Microsoft announced last year that there will be a successor to Office 2016, the current version of the popular office suite that is bought on a “perpetual license” basis, meaning there is one payment made at time of purchase, and the software doesn’t get updates. This contrasts with the Office 365 subscription version, which is paid for monthly and is regularly updated with new features for as long as the customer subscribes. The subscription model is popular as a component of Managed Service Plans offered by IT service companies, and is often bundled with Exchange Online for email service.

This successor bundle, cleverly named “Office 2019,” will be geared primarily to corporate customers that for reasons of habit, preference or inertia, don’t yet want to move to the subscription model. Microsoft has a variety of licensing options for these customers.

Here are some of the questions business users may have about the suite:

When will Microsoft release Office 2019?

The company pegged the launch of the suite sometime during the second half of 2018, and it is expected to be available to Office 365 users first, followed by perpetual license customers. Microsoft currently releases two feature updates per year to Office 365 users, one in March and the other in September, so it’s expected that one of these updates will become Office 2019.

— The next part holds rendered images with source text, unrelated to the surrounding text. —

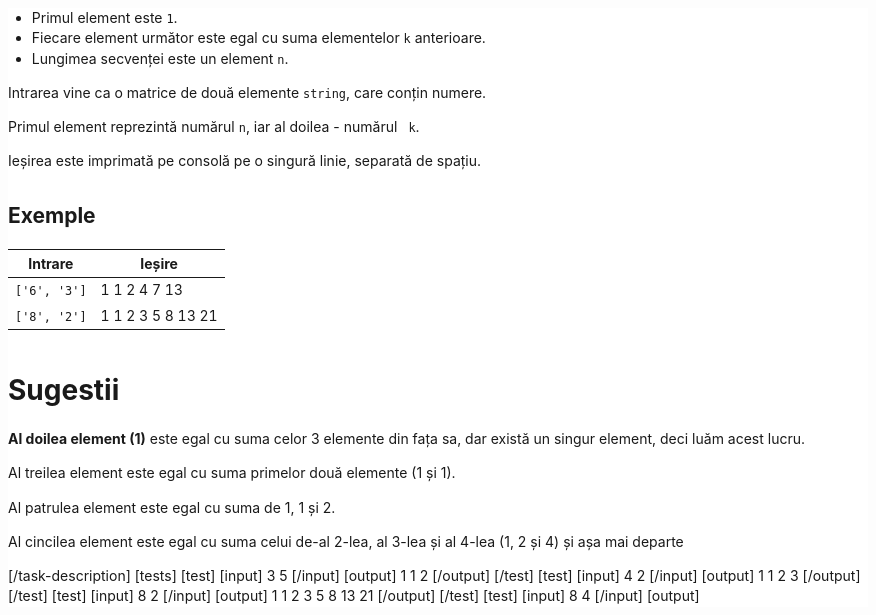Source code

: - Primul element este `1`.
- Fiecare element următor este egal cu suma elementelor `k` anterioare.
- Lungimea secvenței este un element `n`.

Intrarea vine ca o matrice de două elemente `string`, care conțin numere.

Primul element reprezintă numărul `n`, iar al doilea - numărul ` k`.

Ieșirea este imprimată pe consolă pe o singură linie, separată de spațiu.


## Exemple
|**Intrare**|**Ieșire**|
| --- | --- |
|`['6', '3']` | 1 1 2 4 7 13 |
|`['8', '2']` | 1 1 2 3 5 8 13 21 |

# Sugestii

**Al doilea element (1)** este egal cu suma celor 3 elemente din fața sa, dar există un singur element, deci luăm acest lucru.

Al treilea element este egal cu suma primelor două elemente (1 și 1).

Al patrulea element este egal cu suma de 1, 1 și 2.

Al cincilea element este egal cu suma celui de-al 2-lea, al 3-lea și al 4-lea (1, 2 și 4) și așa mai departe

[/task-description]
[tests]
[test]
[input]
3
5
[/input]
[output]
1 1 2
[/output]
[/test]
[test]
[input]
4
2
[/input]
[output]
1 1 2 3
[/output]
[/test]
[test]
[input]
8
2
[/input]
[output]
1 1 2 3 5 8 13 21
[/output]
[/test]
[test]
[input]
8
4
[/input]
[output]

What features will be in Office 2019?

Microsoft has not made a firm statement, but there are some hints available. For instance, there should be the ability to do Ink replay in Word, and Morph in PowerPoint, which are already available to Office 365 users. Don’t know what Ink and Morph are? You’re not alone, which is part of the challenge of the giant software suite in general, coupled with the subscription model.

There are so many features now available in the suite that almost no one knows what all of them are, much less how and why to use them. Coupled with that complexity, the subscription model means that the features change with the updates – the product is no longer something you can learn once, it is regularly adding new features. 

What bundles will Microsoft offer for Office 2019?

Nothing official has come from Microsoft yet, but it seems likely that today’s bundles will be largely unchanged in terms of which apps are included. There are also special packages made available to larger organizations through volume purchases. It may be questionable to assume that it will sell single-copy versions of the business packages (includes Outlook) at retail.

Will Microsoft make me buy a subscription for Office 2019?

Probably not, but it’s looking like this will be the last release available with a perpetual license. Microsoft will, at some point, discontinue sales of these licenses, and they have tipped their hand with the Office 2019 support schedule. It has been reduced from the usual 10 years to only 7, so it expires at the same time as support for Office 2016. Microsoft has made no secret that it prefers the Office 365 subscription model for the recurring revenue it generates, and they have already announced that the perpetual-licensed versions won’t be able to connect to the company’s own cloud services after Oct. 13, 2020.

Will Office 2019 support Windows 7 or 8.1?

Officially no, Microsoft was crystal clear that it would not support Office 2019 on Windows 7 or 8.1, only Windows 10. However, there’s a difference between official support and “it might work but you’re on your own.”

What’s the future look like for Microsoft, beyond Office 2019?

In March 2018, Microsoft announced a major re-organization, after which this much is clear: Windows’ reign as king at Microsoft has come to an end.  The future of the company is in the cloud, and no longer on the desktop. In the announcement, even the mention of the dominant desktop operating system was tied to their cloud offerings.

That is not to say the desktop OS will simply disappear any time soon, but it does suggest that it will begin to play a lesser role over time. This shift in priorities mirrors the company’s financial results: Its cloud offerings are the fastest-growing groups in the company. The Azure cloud-computing division is even driving the development of Windows Server – the Windows version that runs email systems and most other corporate applications.

This change in emphasis is not necessarily a surprise, said Gartner analyst and former Microsoft employee Ed Anderson. Rather, it’s an acknowledgment of a shift that has been happening gradually for years. “It does fundamentally elevate cloud to be the primary driver for Microsoft going forward,” he said.